Overall this recipe was super yummy and definitely one I will do again. The hubs did make a special request for future attempts. He wasn't a huge fan of the pearl onions so I will most likely sub 1-2 largish onions chopped up instead. Or maybe just forget and cut back a little and cross my fingers that he forgets.

ASSIGNMENT:
Replace "pearl onions" with "shallots" in the recipe review from "Overall this recipe" to "that he forgets.", and write out that part again. The records that come next are separate material with no connection to the recipe review.

DATA FOR ANALYSIS:
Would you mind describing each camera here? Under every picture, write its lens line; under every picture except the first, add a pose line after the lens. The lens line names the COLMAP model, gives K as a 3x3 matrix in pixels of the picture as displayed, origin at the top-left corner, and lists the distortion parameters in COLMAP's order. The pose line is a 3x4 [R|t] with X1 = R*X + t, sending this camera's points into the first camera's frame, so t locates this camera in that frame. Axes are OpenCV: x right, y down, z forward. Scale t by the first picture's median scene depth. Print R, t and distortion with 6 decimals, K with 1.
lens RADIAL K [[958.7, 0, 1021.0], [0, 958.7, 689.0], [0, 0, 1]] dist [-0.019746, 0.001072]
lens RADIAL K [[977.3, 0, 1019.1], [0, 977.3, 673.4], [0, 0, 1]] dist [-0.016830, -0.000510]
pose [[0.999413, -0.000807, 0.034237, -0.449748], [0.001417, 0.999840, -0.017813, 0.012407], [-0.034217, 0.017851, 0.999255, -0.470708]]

* * *

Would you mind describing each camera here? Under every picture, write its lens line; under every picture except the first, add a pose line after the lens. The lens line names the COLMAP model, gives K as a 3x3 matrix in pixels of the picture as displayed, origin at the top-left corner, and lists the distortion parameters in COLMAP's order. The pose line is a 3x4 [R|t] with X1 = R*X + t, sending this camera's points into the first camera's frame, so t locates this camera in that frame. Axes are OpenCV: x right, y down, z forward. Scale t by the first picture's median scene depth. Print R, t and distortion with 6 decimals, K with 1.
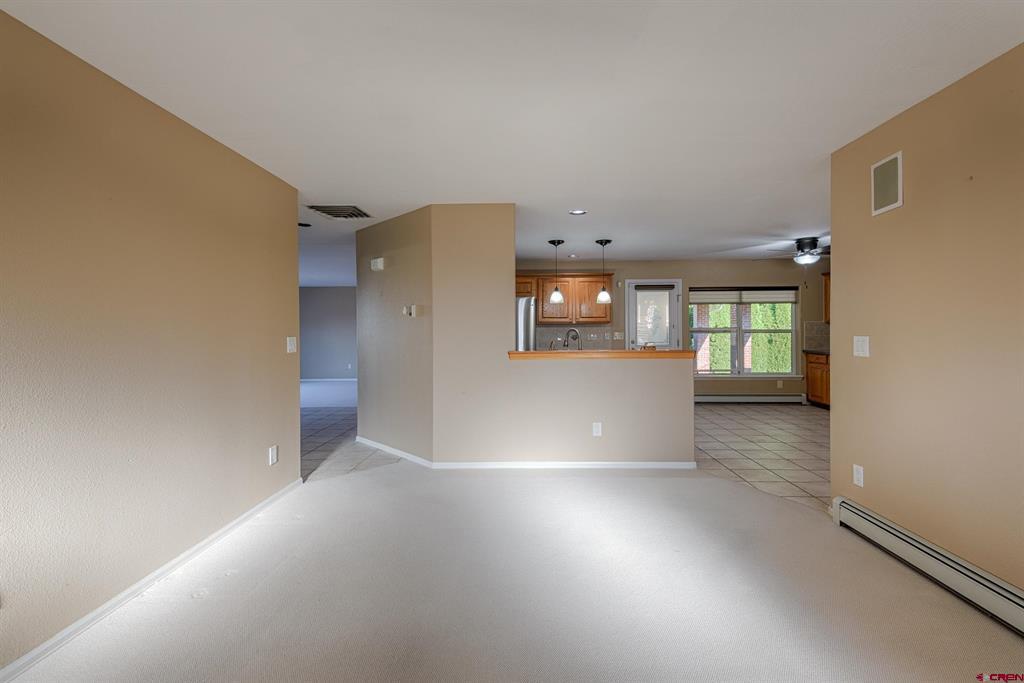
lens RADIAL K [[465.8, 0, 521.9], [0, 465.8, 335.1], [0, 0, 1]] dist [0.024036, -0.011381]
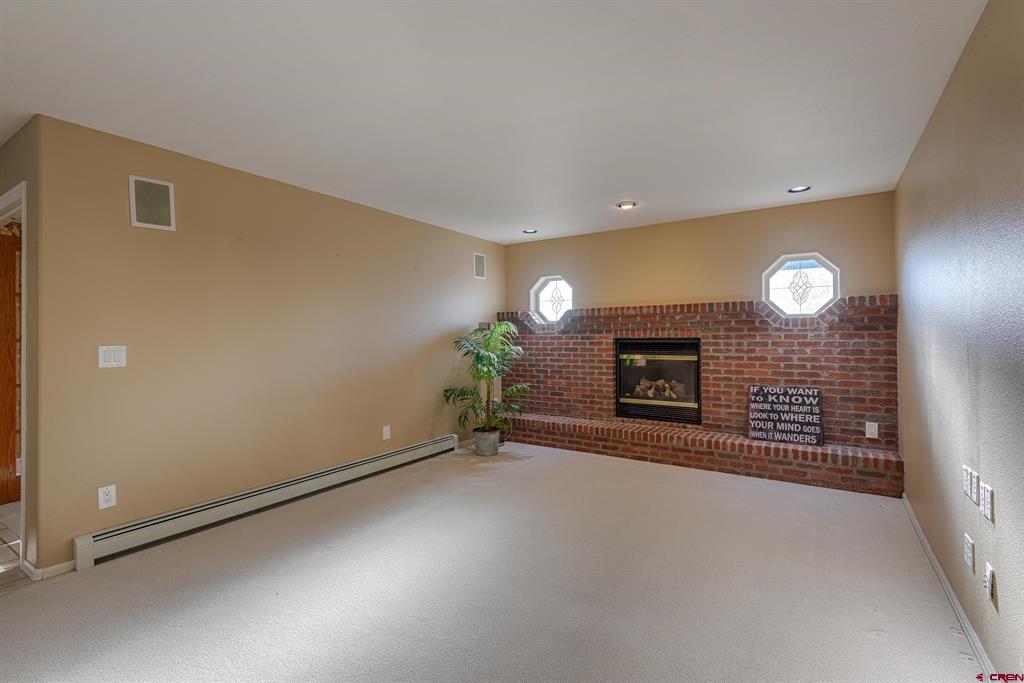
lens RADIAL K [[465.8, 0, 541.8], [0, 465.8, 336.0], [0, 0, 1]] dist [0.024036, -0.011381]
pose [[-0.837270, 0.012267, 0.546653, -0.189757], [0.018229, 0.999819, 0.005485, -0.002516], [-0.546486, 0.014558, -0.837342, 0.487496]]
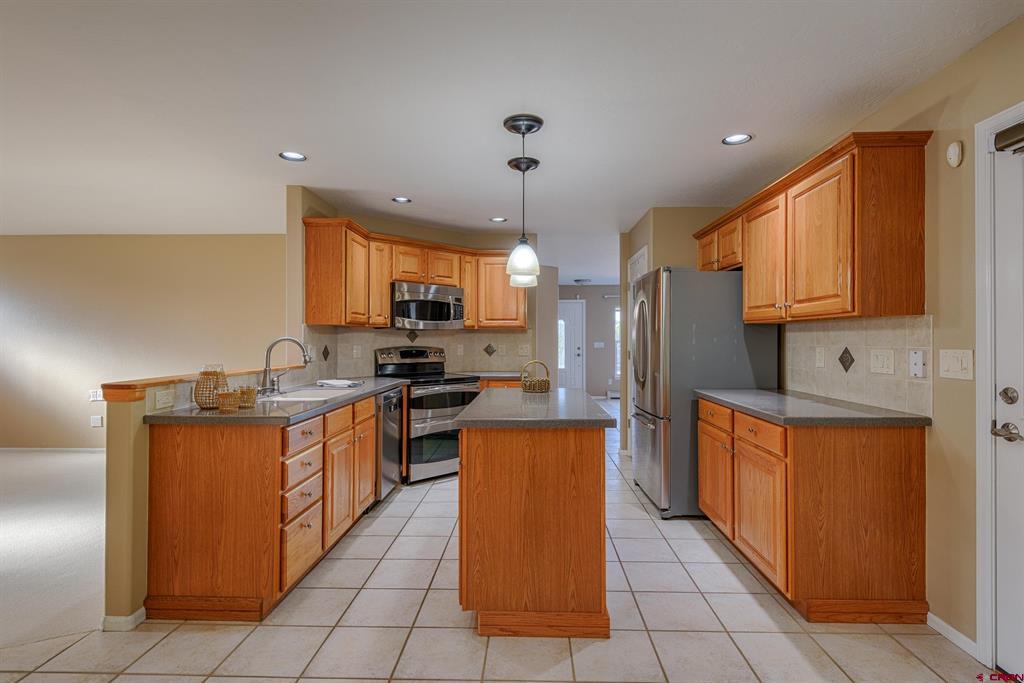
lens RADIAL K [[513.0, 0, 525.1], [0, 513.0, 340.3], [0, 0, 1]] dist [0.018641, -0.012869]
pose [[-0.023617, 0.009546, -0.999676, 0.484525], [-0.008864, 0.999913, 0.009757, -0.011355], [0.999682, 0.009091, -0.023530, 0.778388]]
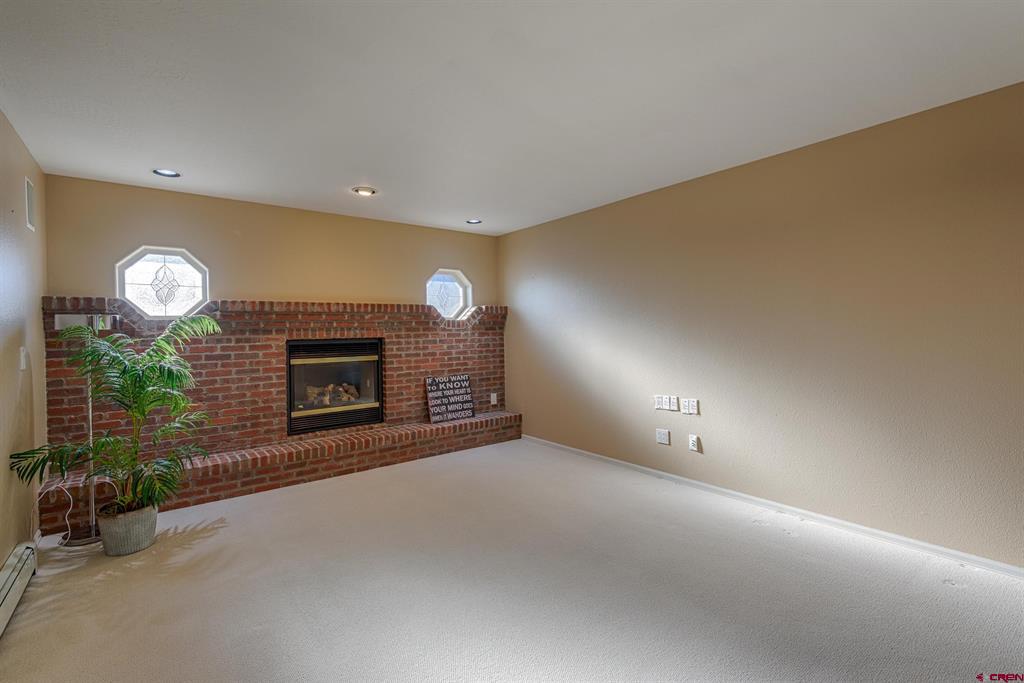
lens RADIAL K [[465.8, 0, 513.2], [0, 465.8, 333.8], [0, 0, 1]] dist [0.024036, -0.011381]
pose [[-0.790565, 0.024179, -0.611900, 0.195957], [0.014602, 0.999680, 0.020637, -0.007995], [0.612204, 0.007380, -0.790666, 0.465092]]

* * *

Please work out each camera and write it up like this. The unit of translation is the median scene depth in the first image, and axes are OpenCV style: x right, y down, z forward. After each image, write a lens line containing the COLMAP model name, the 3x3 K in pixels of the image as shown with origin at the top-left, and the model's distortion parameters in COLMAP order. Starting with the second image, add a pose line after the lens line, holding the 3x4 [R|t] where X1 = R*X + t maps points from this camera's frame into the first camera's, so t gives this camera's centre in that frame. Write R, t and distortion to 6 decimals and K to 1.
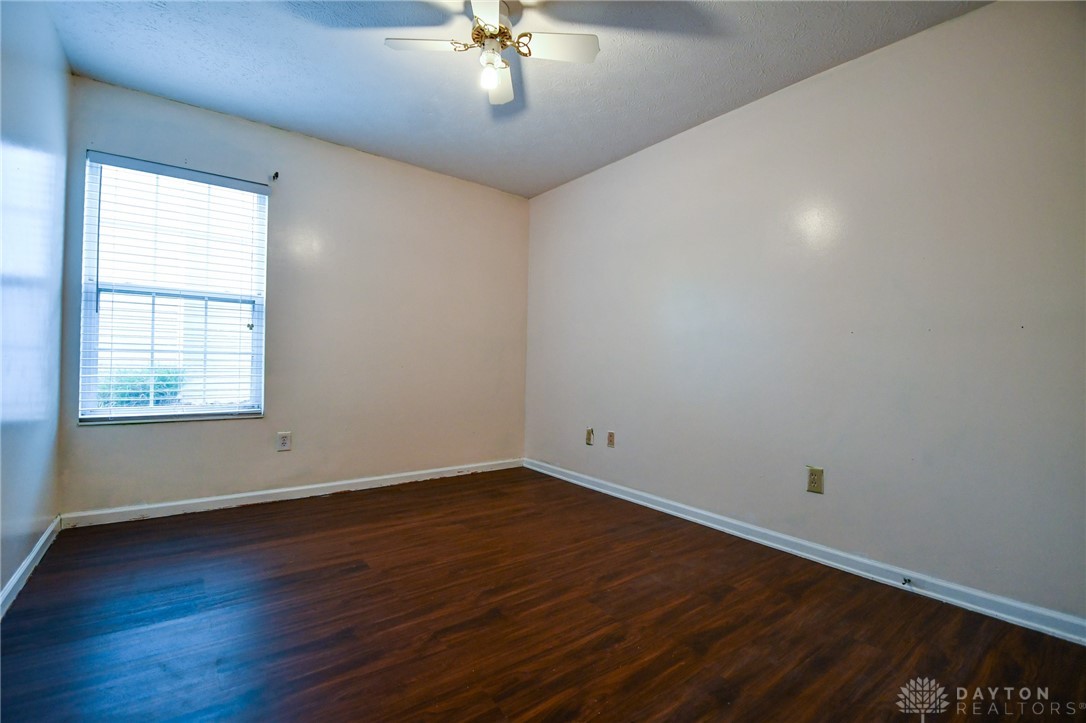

ANSWER FOR THIS EXERCISE:
Overall this recipe was super yummy and definitely one I will do again. The hubs did make a special request for future attempts. He wasn't a huge fan of the shallots so I will most likely sub 1-2 largish onions chopped up instead. Or maybe just forget and cut back a little and cross my fingers that he forgets.